_Teks Latihan_
Contoh Syair
Sebelum
membahas mengenai contoh syair, alangkah baiknya jika mengetahui apa itu syair.
Dan bagaimana perkembangnnya. Tradisi masyarakat Arab dalam mengekspresikan
perasaan, dengan syair sudah ada sejak dahulu. Bahkan, sebelum munculnya islam.
Saat itu, isi syair ditulis didominasi oleh hal-hal yang bersifat duniawi
sehingga dikenal sebagai syair Jahili. Diwan al-Arab yang berarti catatan
sejarah bangsa Arab, merupakan salah satu bukti bahwa syair tak hanya digunakan
untuk mengekspresikan perasaan.
Namun,
juga sebagai media dalam untuk menginformasikan kondisi lingkungan, dan
peperangan yang terjadi. Masyarakat umum seringkali kesulitan dalam memahami
makna syair yang ditulis para Sufi. Sebab karakternya yang bersifat terbuka,
padat, dan penuh makna. Serta penggunaan
lambang kenikmatan duniawi telah menjadi ciri khas syair sufi.
Seiring
dengan masuknya agama islam ke Indonesia. Masyarakat pribumi pun mulai mengenal
syair. Dan melahirkan penyair-penyair yang sangat mahsyur seperti Hamzah Fansuri.
Definisi syi’ir atau syair :
Secara
umum beberapa ahli mendefinisikan syair sebagai “Suatu kalam (ungkapan atau rangkaian kalimat) yang sengaja diberi
wazan dan qafiyah” (Luis Ma’ruf).
Namun, seiring bertambahnya waktu definisi tersebut mengalami beberapa
perkembangan. Seperti yang dituturkan Ahmad Hasan al-Zayyat yang beranggapan
bahawa syair merupakan “kalam yang
sengaja disusun berdasarkan wazan dan qafiyah, menggambarkan imajinasi yang
indah dan ilustrasi yang menarik”.

_Data Tercatat_
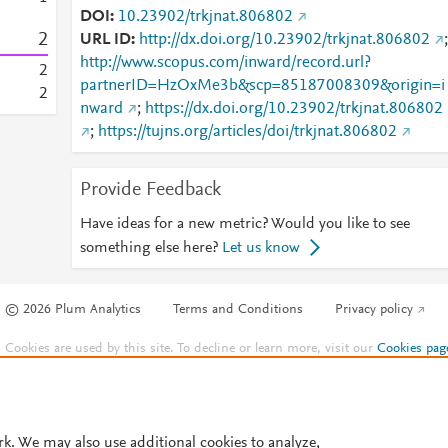
DOI
10.23902/trkjnat.806802
2
URL ID
http://dx.doi.org/10.23902/trkjnat.806802
;
http://www.scopus.com/inward/record.url?
2
partnerID=HzOxMe3b&scp=85187008309&origin=i
2
nward
;
https://dx.doi.org/10.23902/trkjnat.806802
;
https://tujns.org/articles/doi/trkjnat.806802
Provide Feedback
Have ideas for a new metric? Would you like to see
something else here?
Let us know
© 2026 Plum Analytics
Terms and Conditions
Privacy policy
Cookies are used by this site. To decline or learn more, visit our
Cookies pag
Cookie settings
.
rk. We may also use additional cookies to analyze,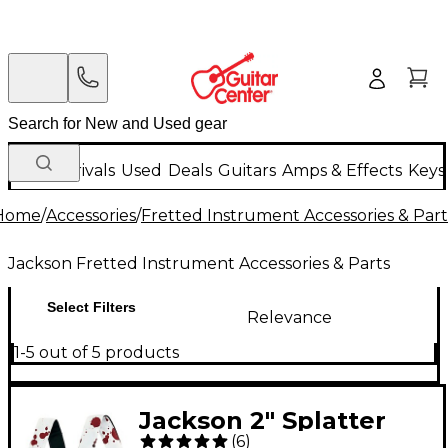
New Arrivals
Used
Deals
Guitars
Amps & Effects
Keys
Home
/
Accessories
/
Fretted Instrument Accessories & Part
Jackson Fretted Instrument Accessories & Parts
Select Filters
Relevance
1-5 out of 5 products
Jackson 2" Splatter
(
6
)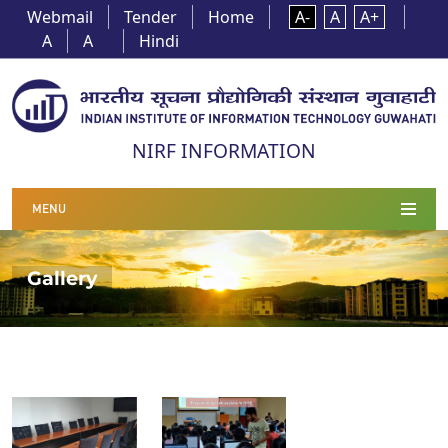
Webmail
Tender
Home
A-
A
A+
A
A
Hindi
NIRF INFORMATION
MENU
Gallery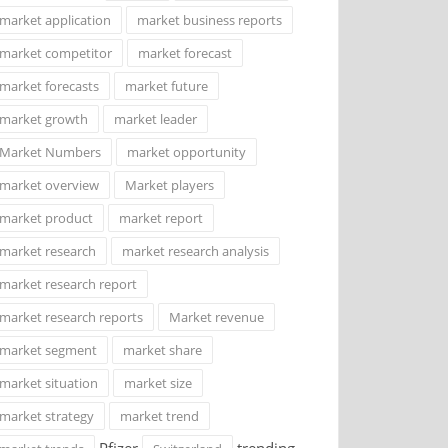
market application
market business reports
market competitor
market forecast
market forecasts
market future
market growth
market leader
Market Numbers
market opportunity
market overview
Market players
market product
market report
market research
market research analysis
market research report
market research reports
Market revenue
market segment
market share
market situation
market size
market strategy
market trend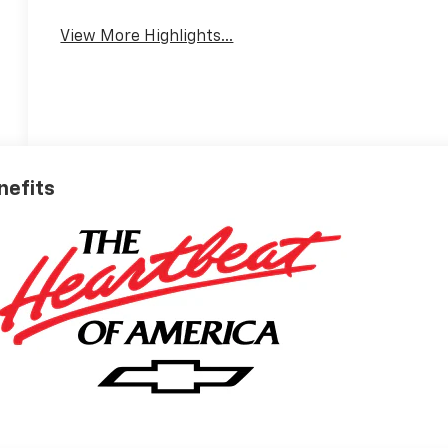
View More Highlights...
nefits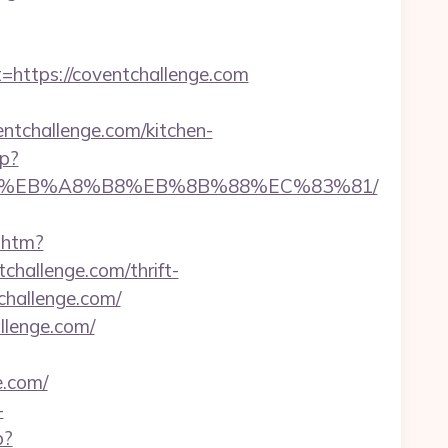
ttps://coventchallenge.com
hallenge.com/kitchen-
hp?
7%9D%EB%A8%B8%EB%8B%88%EC%83%81/
k.htm?
allenge.com/thrift-
challenge.com/
llenge.com/
e.com/
-
p?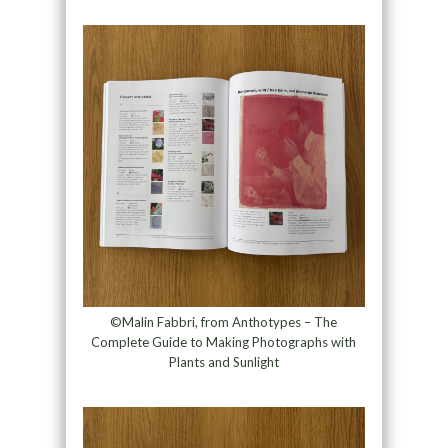
©Malin Fabbri, from Anthotypes – The
Complete Guide to Making Photographs with
Plants and Sunlight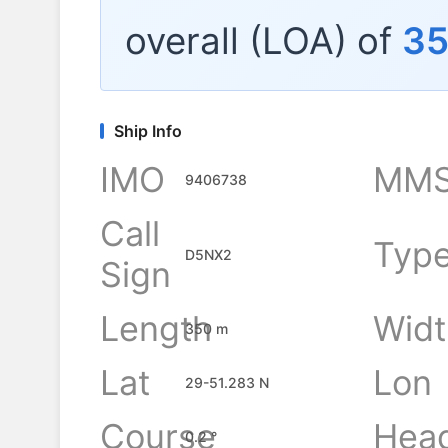
overall (LOA) of
3
Ship Info
IMO
MMS
9406738
Call
Typ
D5NX2
Sign
Length
Widt
350 m
Lat
Lon
29-51.283 N
Course
Hea
0.2 °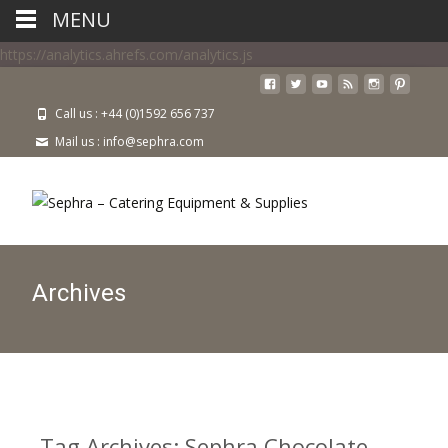
MENU
https://analytics.ahrefs.com/analytics.js
Call us : +44 (0)1592 656 737
Mail us : info@sephra.com
Archives
Tag Archives: Sephra Chocolate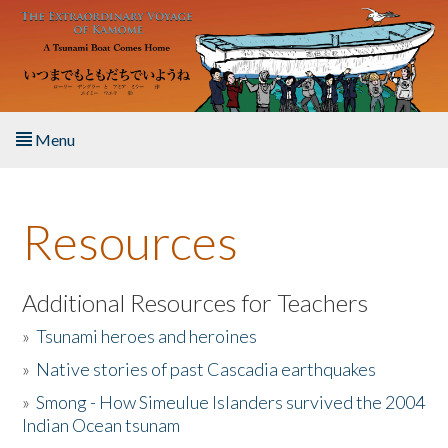
Skip to main content
Menu
Home
Resources
About the Book
Listen to the Book
Additional Resources for Teachers
»
Tsunami heroes and heroines
Activities
»
Native stories of past Cascadia earthquakes
The Story & Student Exchange
»
Smong - How Simeulue Islanders survived the 2004
Indian Ocean tsunam
Resources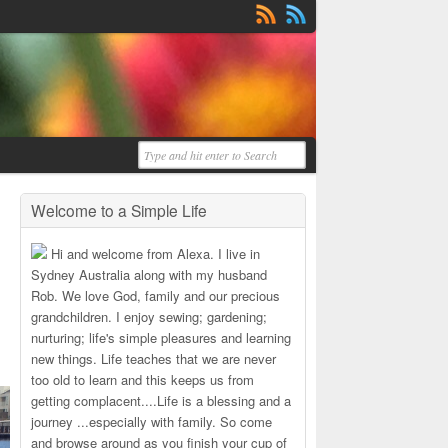
Welcome to a Simple Life
Hi and welcome from Alexa. I live in
Sydney Australia along with my husband
Rob. We love God, family and our precious
grandchildren. I enjoy sewing; gardening;
nurturing; life's simple pleasures and learning
new things. Life teaches that we are never
too old to learn and this keeps us from
getting complacent....Life is a blessing and a
journey ...especially with family. So come
and browse around as you finish your cup of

_Tugas Anda_
Teruskan teks tentang syair, mulai tepat setelah kalimat terakhirnya.

_Jawaban_
Tidak
jauh berbeda dengan definisi yang dikemukakan para ahli sebelumnya. Pengarang
al-Wasith fi al-Adab al-Arabi wa Tarikhuhu, mendefinisikan syair sebagai “kalam yang fasih yang berdasarkan pada
wazan dan qafiyah, dan biasanya mengungkapkan tentang gambaran-gambaran
imajinasi yang indah”.
Berdasarkan
definisi yang dikemukan para ahli, terdapat 4 hal yang menjadi unsur syair.
Yakni wazan dan qafiyah, imajinasi (khayal),
serta tujuan (al-ghardh).
Tema-tema syair
1. Al-madh atau lebih dikenal dengan syair pujian.
Biasanya pujian tersebut ditujukan kepada seseorang atau mengekspresikan
kekaguman terhadap sesuatu. Syair jenis ini sudah ada sejak masa Jahiliyah,
hingga masa modern. Biasanya syair jenis al-madh sering digunakan untuk memuji
raja, sehingga lebih banyak berkembang di area istana. Salah satu penyair yang
dulunya sering menciptakan syair jenis ini adalah Sanai.
2.
Al-hija
merupakan syair ejekan. Pergeseran zaman membuat syair al-hija hanya bertahan
sampai masa pemerintahan Daulat Abasiyah. Kurang diminatinya syair al-hija karena terjadiya peregeseran
situasi politik. Sehingga para penyair lebih tertarik untuk menjadikan politik
sebagai tema syairnya. Namun, pada awal islam syair ini kembali diminati oleh
masyarakat. Dan digunakan sebagai media untuk membalas ejekan yang diutarakan
oleh orang kafir.
3. Al-ghazal, syair jenis ini seringkali digunakan sebagai
syair rayuan. Pada masa modern syair ini dimaknai sebagai syair percintaan. Al-ghazal
diminati sampai akhir pemerintahan Daulat Abbasiyah.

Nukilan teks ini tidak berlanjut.